Reptile fauna of the sanctuary is most well studied. It includes at least 13 species from 12 genera and 7 families.
3 relatively large lizard species: Caucasian Mountain Agama Laudakia caucasia, Grass skink Trachypelis septemtaeniatus, and Shneider's Skink Eumeces schneideri are linked to rock outcrops, which protect them from predators and overheat. Overage sized Shtrauch's Racerunner (Eremias strauchi) is a kind of habitat generalist, which can be encountered among rock outcrops, as well as the sand, clay and hard brown soils. Small sized "Ophisops elegans" uses stony habitats. Two other small sized lizards Phrynocephalus persicus and Eremias pleskei are specifically linked to sandy habitats and their closest neighborhoods. Within sandy habitats 3 lizard species (P. persicus, E. strauchi and E. pleskei) partition their resources through differences in thermobiology, food preferences, hunting strategies and microhabitat use. Humid habitats of streams, as well as urban lands support relatively large Striped lizard Lacerta strigata
Sandy semidesert, which is the most unique habitat type of the Goravan reservation is gradually shrinking due to overgrazing, mining and reclamation of neighbouring lands.

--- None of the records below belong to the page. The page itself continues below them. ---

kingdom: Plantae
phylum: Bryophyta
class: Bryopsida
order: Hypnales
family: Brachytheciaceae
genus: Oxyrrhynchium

Sand mining destroys habitats of Calligonum polygonoides, Phrynocephalus horvathi, Eremias Pleskei and Testudo graeca. Travertine mining destroys habitats of Rhynopetalum gibbosum, Testudo greaca, Eumeces schneideri, Treachylepis septemtaeniatus etc. Overgrazing impacts Calligonum polygonoides, a number of ephemeroids including Rhynopetalum gibbosum, Double Flower Tulip (Tulipa biflora), Wolf Iris (Iris lycotis), various wild anions (Allium ssp.) etc.,as well as small vertebrates Phrynocephalus helioscopus horvathi, juvenile Testudo graeca, who may get traumatized or even killed under the feet of multiple head herds of domestic sheep and goats, dily scattering the area of the reservation in all directions. Uncontrolled collection impacts Calligonum polygonoides, Phrynocephalus persicus, Testudo greaca. Road mortality does affects Phrynocephalus persicus, Eremias pleskei and Testudo graeca. Irrigation destroys habitats of almost all xerophilic species.